Problem statement
Repeat the box office passage starting at "Japan debuted Super" and ending at "cume is $782.8M.", changing "worldwide" to "global".

Document segment
+---+

Japan debuted Super Mario in late April with a huge $14.3M to score the biggest opening weekend ever for an animated studio movie, as well as the biggest Saturday box office in Universal history – topping Jurassic World Dominion. In only two days, Mario and Luigi led the fastest Universal film to reach 1B yen. That weekend’s result was Universal’s best ever start in the market.
The worldwide total is to date $1.357B. When excluding China, the total is $1.332B, just edging Frozen II outside that market. The international box office cume is $782.8M.
Globally, Super Mario remains the biggest film of the year, having scored the top opening of 2023 with $375.6M, which was also good for the biggest animated opening ever, the top Illumination debut and the best video game launch of all time. It’s Illumination’s highest-grossing movie ever, pushing the Chris Meledandri-led production house’s global box office across $9.4B.

+---+

Data below
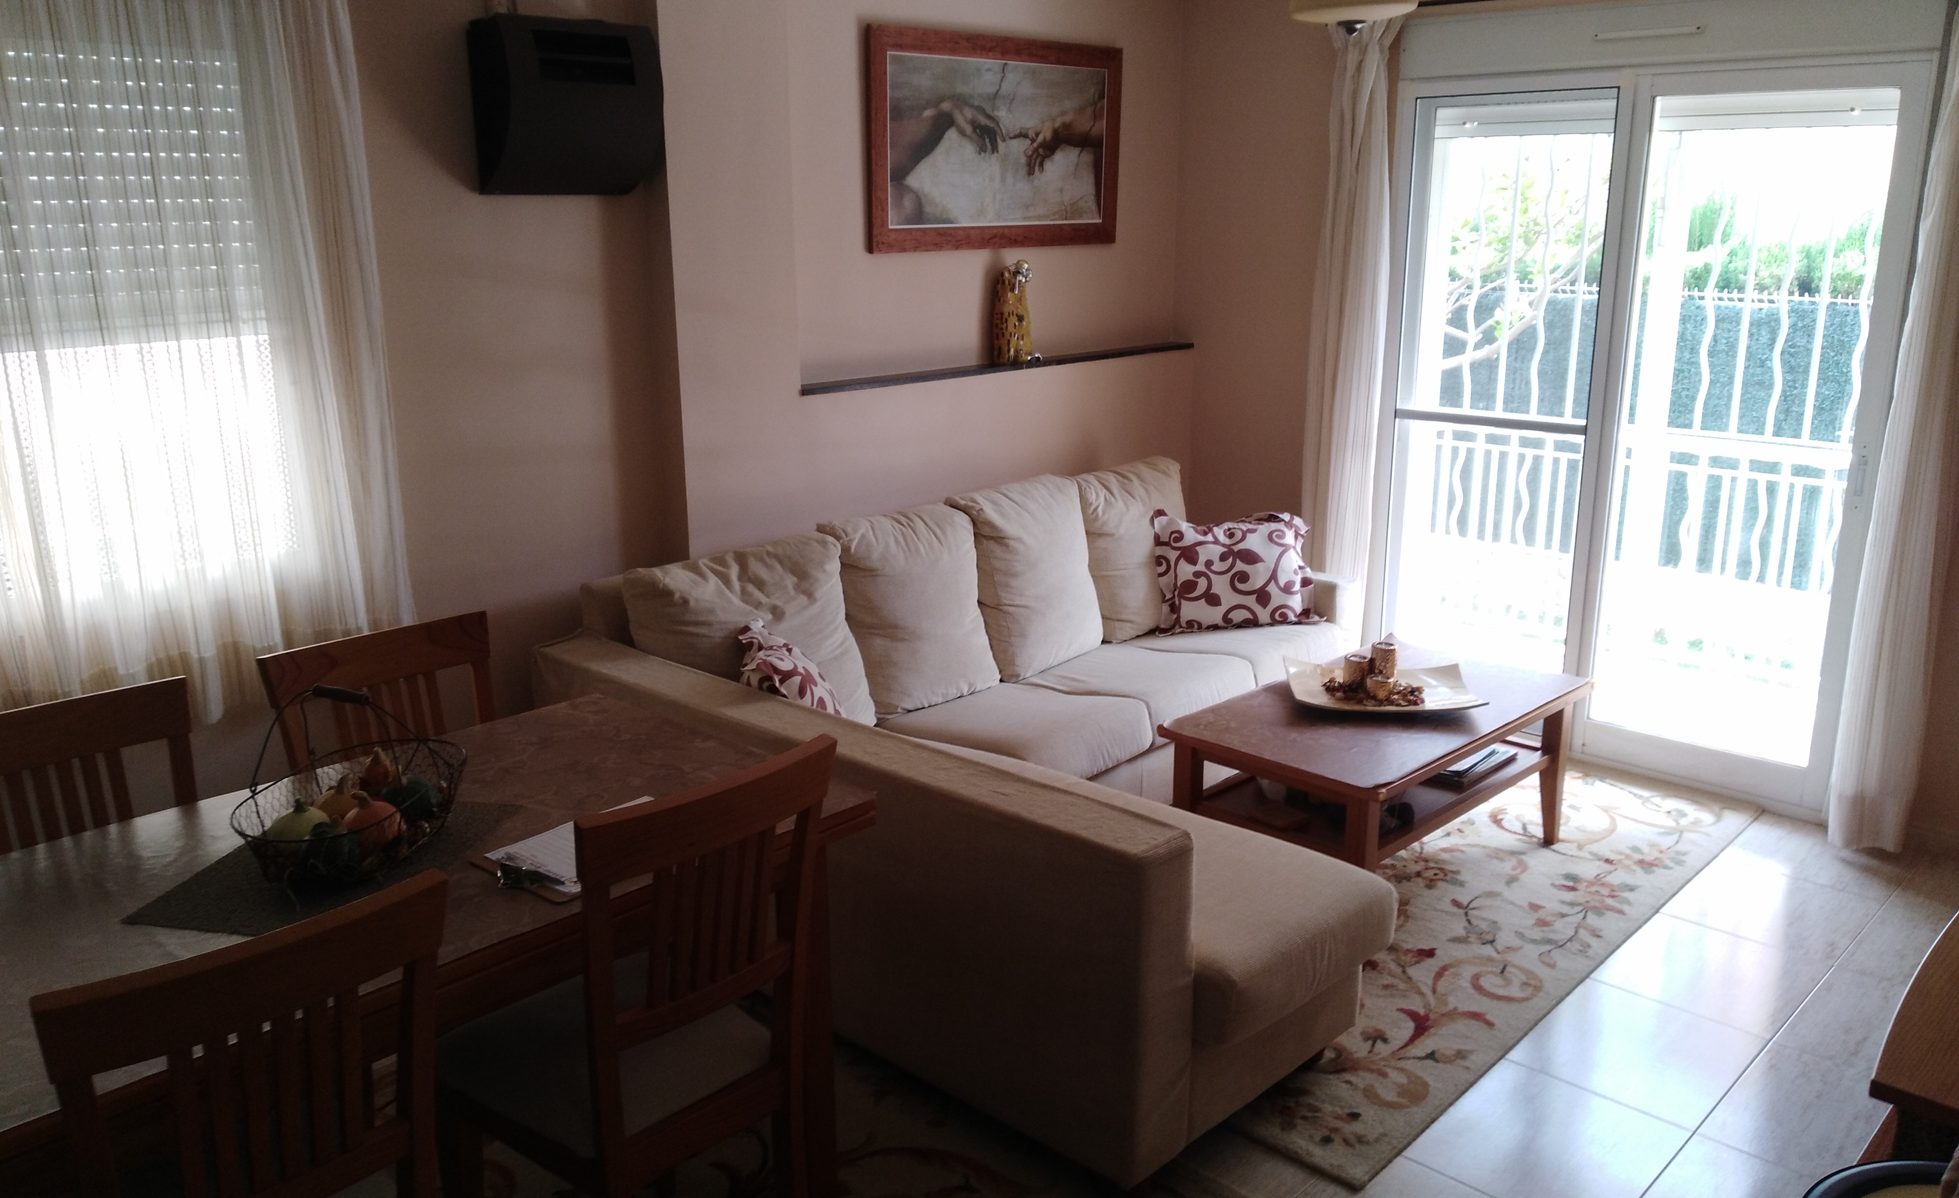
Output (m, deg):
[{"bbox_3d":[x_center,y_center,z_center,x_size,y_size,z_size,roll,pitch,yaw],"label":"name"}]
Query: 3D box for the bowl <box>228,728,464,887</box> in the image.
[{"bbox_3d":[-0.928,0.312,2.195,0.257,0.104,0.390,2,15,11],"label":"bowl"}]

+---+

Result of the task
Japan debuted Super Mario in late April with a huge $14.3M to score the biggest opening weekend ever for an animated studio movie, as well as the biggest Saturday box office in Universal history – topping Jurassic World Dominion. In only two days, Mario and Luigi led the fastest Universal film to reach 1B yen. That weekend’s result was Universal’s best ever start in the market.
The global total is to date $1.357B. When excluding China, the total is $1.332B, just edging Frozen II outside that market. The international box office cume is $782.8M.